En dus stond ik een kwartier nadat ik op knullige wijze de
slotetappe had verloren op het podium te stuntelen met een
enorme beker, bloemen en een trui. “Allez Jacky!” riep een
ploegmaat grijnzend, terwijl ik gekust werd door de rondemissen.
Uit alle macht probeerde ik een glimlach uit mijn vermoeide en
teleurgestelde hoofd te trekken. Een oorwurm zou het
ongetwijfeld beter gedaan hebben.
Reageren? Dat kan in het
gastenboek of per
e-mail |
16 mei 2005 |
|
Thijs reed afgelopen
weekend de Tour du Chablais. Na een apocalyptische (ijsregens)
openingsetappe, waarin Thijs zich zowaar voorin wist te
handhaven, reed hij in de slotetappe lange tijd virtueel aan de
leiding. Vlak onder de top van de laatste col werd hij echter
teruggepakt doordat enkele ploegen de handen ineensloegen. In de
sprint van een omvangrijke groep werd hij uiteindelijk 12e. Het
nieuws van afgelopen week was echter dat zijn fiets
gestolen werd. En daar was de ploegleiding uiteraard minder blij
mee.
De wielrenner zonder fiets
Ik staarde naar de
lege plek. Het kapotgeknipte slot bungelde aan het hek. Ik
knipperde met mijn ogen. Vanuit de diepste spelonken van mijn
hersenstam begon het besef naar de oppervlakte te borrelen. Mijn
fiets was weg. Op de plaats waar ik enkele minuten geleden mijn
trouwe vriend had vastgeklonken, bevond zich nu slechts lucht.
De leegheid schokte me. Zonder twijfel was het de leegste plek
op aarde. Sterker nog: van het heelal. Ik had zojuist een zwart
gat ontdekt.
Ik moet er
minutenlang gestaan hebben. Bevroren, versteend: de computer
gecrasht door virus met een enorme schaar. Mijn comateuze
toestand werd doorbroken door de mederwerkster van de supermarkt
die me op mijn schouder tikte en vroeg of ik wel in orde was. In
orde? In orde? IN ORDE??? In mijn bovenkamer ontstond
kortsluiting. Als een volslagen losgeslagen wildeman begon ik
paniekerig in de rondte te rennen, ondertussen aan iedereen
vragend of ze iets gezien hadden van deze uiterst lafhartige
diefstal. De fiets van een wielrenner stelen. Zijn
bestaansrecht. Het fundament van zijn leven. De grond onder zijn
voeten. De sokkel van zijn standbeeld op brute wijze
weggeslagen. Ik brak. Zeeg ineen, sloeg mezelf voor mijn hoofd.
Hoe had ik ooit zo naïef kunnen zijn mijn futuristische
racepaard een seconde alleen te laten. Een gebroken man.

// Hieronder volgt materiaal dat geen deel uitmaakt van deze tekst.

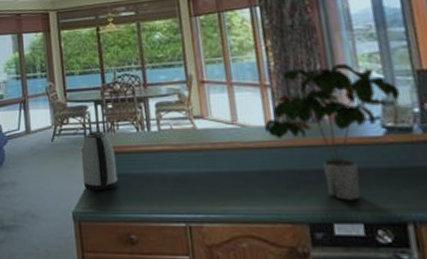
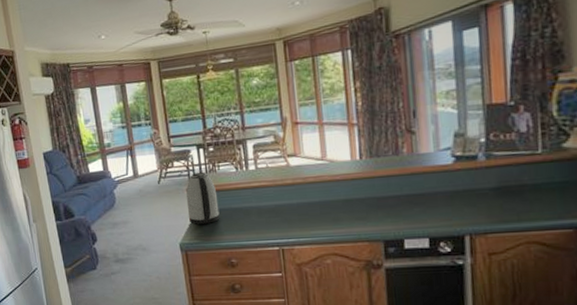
potted plant: present [263,63,400,200] -> none [349,100,470,220]

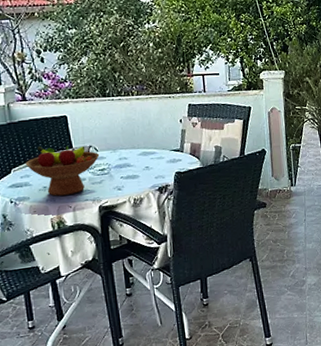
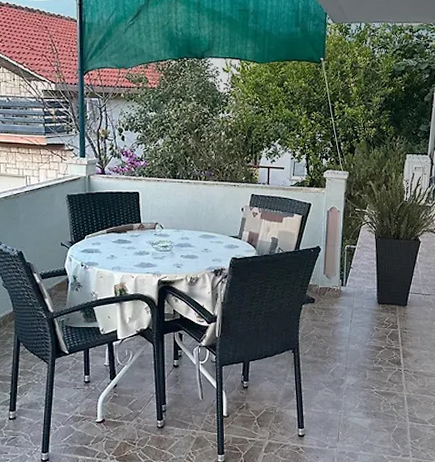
fruit bowl: present [25,146,100,196] -> none [97,218,164,266]

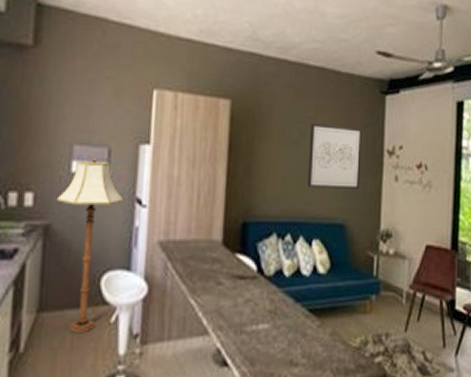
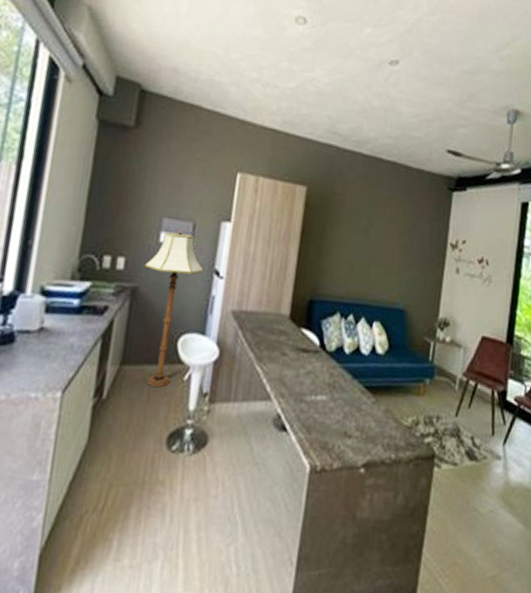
wall art: present [308,124,362,189] -> none [372,214,427,278]

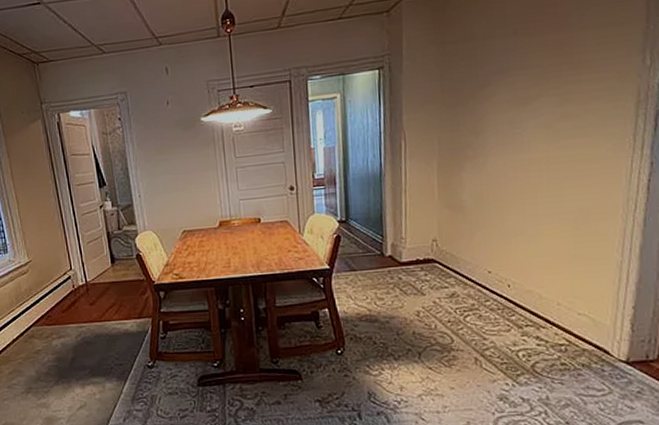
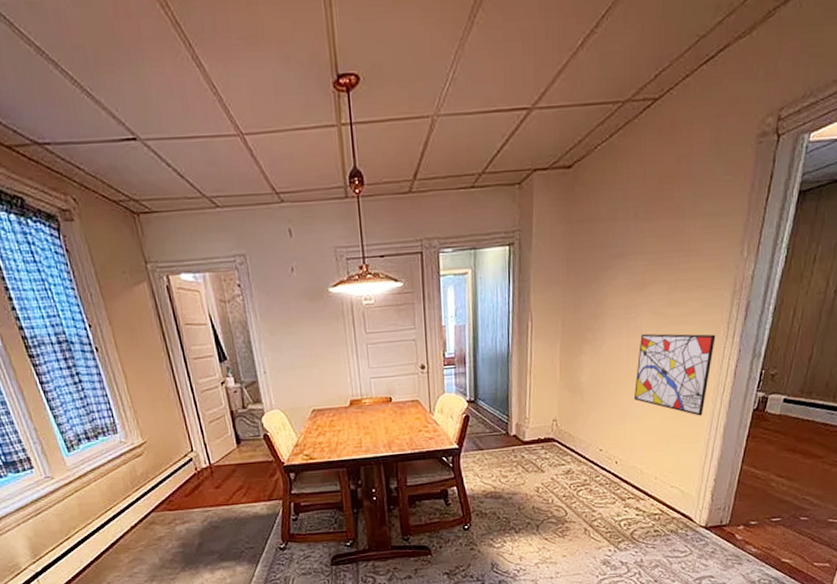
wall art: none [525,147,620,236] -> present [634,333,716,416]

Beroofd
van zijn enige materiële bezit wat ertoe deed.
Na een halfuur stond
ik op, deed het net gekochte doosje abrikozen in mijn zak en
ging naar huis. Lopend. Als een wielrenner zonder fiets.
Reageren? Dat kan in het
gastenboek of per
e-mail |
9
mei 2005 |
|
Het spel en de knikkers
Ik herinner me de
start van mijn eerste klassieker van mijn wielerleven. De Ster
van Zwolle. Twee graden boven nul, miezerregen. Drie kwartier
voor het startschot posteerde ik mijn fiets op de streep.
Schichtig keek ik in de rondte: ik was de eerste. De rest van
het peloton zat in nog in de behaaglijk warme kleedkamers, dronk
een kop koffie in een naburig café of babbelde met de aanwezige
aanhang. Alsof er niet binnen het uur gestart moest worden.
“Ha”, dacht ik bij mezelf, “die staan straks allemaal achter
me!” Ik gniffelde.
De daaropvolgende
drie kwartier leken minimaal drie jaar te duren. Kletsnat, het
kippenvel op de benen en de hartslag reeds ver boven mijn
omslagpunt. Het stadium zenuwachtig was ik allang gepasseerd. De
nervositeit was omgeslagen in een soort koorts. Toen ik de man
met het startpistool zag, moest ik bijna kotsen. Knoop in mijn
maag, zenuwen in mijn keel, Parkinson in de rest van mijn
ledematen. De tijd kroop voorbij. Vijf minuten voor de start
druppelden de andere coureurs één voor één het startzone in.
Uiteraard stelden ze zich ná de startstreep op, waardoor ik mijn
aanvankelijke pole-position in no-time zag veranderen in een
troosteloze plaats in het achterveld. Van de wedstrijd weet ik
niets of nauwelijks iets meer, behalve dat ik in een soort van
trance het wiel vóór me trachtte te volgen. Pas toen ik een paar
uur later onder de douche stond, begon mijn lichaam zich te
ontspannen en verdwenen de zenuwen.
Tegenwoordig zijn
stress en nervositeit vage herinneringen uit de prehistorie.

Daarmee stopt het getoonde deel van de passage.